Feist’s new album, Multitudes comes out next month and in preparation for this newsletter, call it curiosity or nostalgia (both?), I googled to see what else the artist has been up to lately. Turns out, Feist became a mother at the end of 2019 and around the same time, wrote some of the songs for both the new album and for an intimate show, also titled Multitudes. As one article about the show noted, Multitudes is “definitely a response to becoming a mother” while another review, when referring to the songs in the show: “many of their [the songs’] melodies born from lullabies she’d make up on the spot for her daughter at night.”
Let the singer and the mother speak.
A few more sort-of related things:
The same day I found my old iPod, I went to work at our local library. As I walked upstairs to the quiet, no children allowed area, I passed the children’s section where “Baby Rhyme Time” was about to start. I used to take my children to the class twice a week when they were babies. There, we would sing all the popular nursery rhyme songs, many I had to learn alongside my children since my baby and toddler years were spent in Poland and Sweden. There is something great about singing “London Bridge is Falling Down” while living in London.
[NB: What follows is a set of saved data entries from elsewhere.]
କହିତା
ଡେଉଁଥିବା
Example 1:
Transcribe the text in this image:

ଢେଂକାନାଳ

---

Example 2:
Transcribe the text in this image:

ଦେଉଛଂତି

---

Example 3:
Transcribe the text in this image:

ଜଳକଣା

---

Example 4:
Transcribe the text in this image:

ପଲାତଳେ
I wanted to also write about how children learn additional languages through songs here, but I think that topic warrants a separate newsletter. I know some brilliant linguists who work in this area, and I would love to share more about their work and research, so stay tuned.
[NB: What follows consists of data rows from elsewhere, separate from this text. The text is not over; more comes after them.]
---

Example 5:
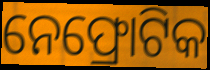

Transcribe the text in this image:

ନେଫ୍ରୋଟିକ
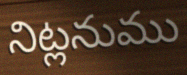
నిట్లనుము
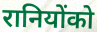
रानियोंको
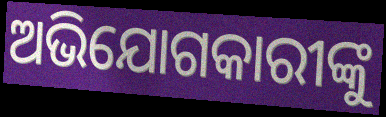
ଅଭିଯୋଗକାରୀଙ୍କୁ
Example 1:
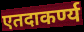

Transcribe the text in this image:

एतदाकर्ण्य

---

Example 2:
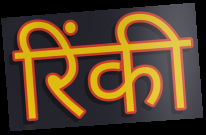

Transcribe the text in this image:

रिंकी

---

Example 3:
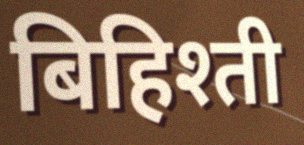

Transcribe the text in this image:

बिहिश्ती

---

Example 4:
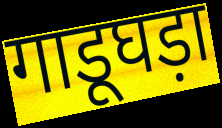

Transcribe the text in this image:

गाडूघड़ा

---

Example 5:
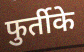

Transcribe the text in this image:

फुर्तीके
And finally, I loved this language-related anecdote from Feist about filming the 1234 Sesame Street version (NYT): “A diction coach was making me pronounce the words so specifically, because she said, ‘Imagine you don’t know how to talk yet, and this is how you learn to count.’ And [the lyric] ‘Monsters walking cross the floor,’ there was no slurring, no poetry about it. It was very much, ‘There are monsters, and they are walking across the floor.’ You have to make sure they know what you’re saying.”